02 aprile, 2007

Il dizionario del Diavolo - 1

Riprendo un concetto con il quale vi ho stufato oltre misura, quello di Violenza. Così lo definisce Wikipedia.

Violenza: Azione fisica o psichica esercitata da una persona su un'altra al fine di indurla a compiere atti che altrimenti non avrebbe compiuto. Le discipline accademiche che si occupano del fenomeno della violenza sono la psicologia, la sociologia, le scienze politiche e la giurisprudenza. L'approccio al fenomeno varia a seconda della disciplina. [...] Dal punto di vista politologico viene identificato il monopolio della violenza come proprietà esclusiva dell'autorità statale. L'unica eccezione è la legittima difesa, che però va valutata e riconosciuta analizzando l'atto caso per caso, in sistemi dove esiste una divisione dei poteri, un tribunale o per lo meno un esecutivo. Contrapposto a ciò vi è lo stato di natura in cui la violenza non è prerogativa di un singolo attore. Pertanto lo stato moderno può essere percepito come la razionalizzazione degli istinti e con esso della violenza all'interno della società.
(fonte Wikipedia)

Non ho interpellato Wikipedia perché la considero l'oracolo di Delfi, ma perché se provate a fare il punto sul concetto di violenza, questo è sostanzialmente il quadro che vi si para davanti. E del resto si tratta di una definizione neutra, in massima parte condivisibile, come è sacrosanto che sia la voce di un'enciclopedia.
Ma vengo al punto: su un argomento così scottante (che su questo blog abbiamo già affrontato mille volte, applicandolo anche a sfere delicatissime come l'infanzia e la formazione) ci sarebbe da marcare una profonda lacuna educativa. Per farla breve: se è vero che la violenza è un concetto e una pratica epidermicamente aberrante, è pur vero che non ci si può limitare a definirne il significato, senza rilevare quanto e quale spazio d'azione abbia nella nostra vita di cittadini (concetto che mi è più caro di quello fumosissimo di "individui").
Torniamo alla definizione di Wikipedia, in particolare ai punti in cui si sancisce il rapporto diretto fra Stato e coercizione: "

— RIGHE —
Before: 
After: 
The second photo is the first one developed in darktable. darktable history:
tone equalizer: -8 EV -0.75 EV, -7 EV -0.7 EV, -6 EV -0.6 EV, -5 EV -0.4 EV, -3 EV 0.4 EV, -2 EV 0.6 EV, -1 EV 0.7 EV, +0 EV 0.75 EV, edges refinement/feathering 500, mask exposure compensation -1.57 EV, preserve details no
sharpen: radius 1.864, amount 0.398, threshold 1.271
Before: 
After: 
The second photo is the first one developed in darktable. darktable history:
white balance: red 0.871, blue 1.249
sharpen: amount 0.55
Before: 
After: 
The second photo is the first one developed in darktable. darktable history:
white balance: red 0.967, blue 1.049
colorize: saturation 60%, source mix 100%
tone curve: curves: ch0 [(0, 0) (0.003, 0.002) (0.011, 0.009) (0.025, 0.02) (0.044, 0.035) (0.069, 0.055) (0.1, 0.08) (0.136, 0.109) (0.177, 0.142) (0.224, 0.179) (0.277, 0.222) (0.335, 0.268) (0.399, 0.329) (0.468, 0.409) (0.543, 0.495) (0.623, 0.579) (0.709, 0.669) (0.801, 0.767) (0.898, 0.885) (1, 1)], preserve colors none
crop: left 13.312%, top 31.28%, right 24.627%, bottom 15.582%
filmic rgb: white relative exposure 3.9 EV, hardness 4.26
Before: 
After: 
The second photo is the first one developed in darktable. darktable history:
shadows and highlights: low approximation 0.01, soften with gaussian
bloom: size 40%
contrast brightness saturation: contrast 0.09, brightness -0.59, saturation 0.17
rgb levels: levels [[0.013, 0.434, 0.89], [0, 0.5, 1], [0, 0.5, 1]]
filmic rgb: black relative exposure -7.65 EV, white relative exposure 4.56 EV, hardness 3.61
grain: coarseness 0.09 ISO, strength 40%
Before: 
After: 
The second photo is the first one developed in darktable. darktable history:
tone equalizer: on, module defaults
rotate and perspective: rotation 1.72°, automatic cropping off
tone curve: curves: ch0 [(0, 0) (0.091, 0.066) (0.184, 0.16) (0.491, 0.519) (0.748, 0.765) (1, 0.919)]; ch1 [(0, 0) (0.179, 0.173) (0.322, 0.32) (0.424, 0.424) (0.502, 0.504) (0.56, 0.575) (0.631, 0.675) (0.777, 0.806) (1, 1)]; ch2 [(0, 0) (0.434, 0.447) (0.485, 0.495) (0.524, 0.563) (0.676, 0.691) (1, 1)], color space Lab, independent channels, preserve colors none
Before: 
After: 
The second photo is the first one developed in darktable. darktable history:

— COMPITI —
1. Nel brano sulla violenza, quale eccezione al monopolio statale della violenza viene indicata?
2. Esprimi come lista JSON di stringhe, una per riga e senza righe vuote, la parte dei record che comincia dalla loro prima riga e si chiude con la riga contenente "sharpen: amount 0.55", inclusa.
I record non hanno alcun rapporto con il brano.

— SOLUZIONI —
1. La legittima difesa.

2.
[
  "Before: ",
  "After: ",
  "The second photo is the first one developed in darktable. darktable history:",
  "tone equalizer: -8 EV -0.75 EV, -7 EV -0.7 EV, -6 EV -0.6 EV, -5 EV -0.4 EV, -3 EV 0.4 EV, -2 EV 0.6 EV, -1 EV 0.7 EV, +0 EV 0.75 EV, edges refinement/feathering 500, mask exposure compensation -1.57 EV, preserve details no",
  "sharpen: radius 1.864, amount 0.398, threshold 1.271",
  "Before: ",
  "After: ",
  "The second photo is the first one developed in darktable. darktable history:",
  "white balance: red 0.871, blue 1.249",
  "sharpen: amount 0.55"
]